I'll shoot your question back at you: do you have any specific examples to back your claim?

I don't like Java either to be frank, but I'm defending it because I'm not convinced by your original claim, i.e., Java has long compile times and is 10x more verbose.

My staging build takes around 8 minutes due to some bad optipng task or something, and my API only works on staging so I usually just browse HN or reddit during that time. I typically enjoy the break unless I have something urgent to deploy.
I always have one of those learning sites open in a tab and try to go there when I have to wait.

At the moment it's pluralsight.com.

Seems like a lot of context switching.
Do 30 pushups during every compile cycle. Or any other body weight exercise.
Came here and read this while 115,508 packages complied. So, no.
I always wonder about people that need a extreme fast feedback cycle. I mean most of the time I do things, I actually think about new code, watch a side project, discuss in gitter.
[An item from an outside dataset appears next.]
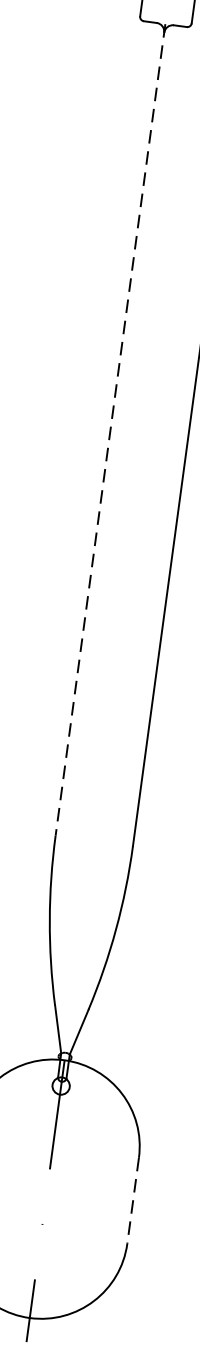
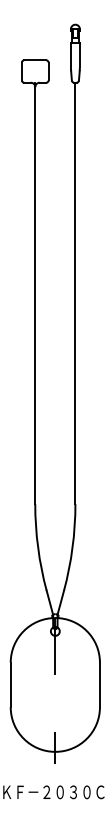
line: (110, 430) -> (35, 293), dashed -> solid
line: (132, 1201) -> (99, 685), dashed -> solid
Our code's full test suite takes longer than 10 minutes and I still feel pretty productive when working at it. Actually we lint/transpile our JavaScript with Google Closure which is faster than webpack, but it still takes over 5 seconds which is more than our scala app takes in continous compile? Also I always see these cool JavaScript people, but I've never seen any real world app that still has a amazingly fast micro seconds cycle.

Probably easier said than done, but why not invest these 3 minutes into trying to speed up the build, or equivalently, trying to split it into smaller parts?
I use https://freedom.to/ to block HN and Reddit. If I'm doing something that is very stop-and-go, I listen to a podcast or audiobook.
A few years back I was compiling hardware inside an FPGA. Typical "compile" times were 2-3 hours.

I used to read a book while waiting for compiles when I was in High School.

I have test suites that take 5-20 minutes to run and I do just about everything I can to cache data to bring that time down.

I feel your pain.

3 minutes is just enough time to stand up, walk around a bit, rest your eyes, stretch, and get a drink of water. That's probably what I would do.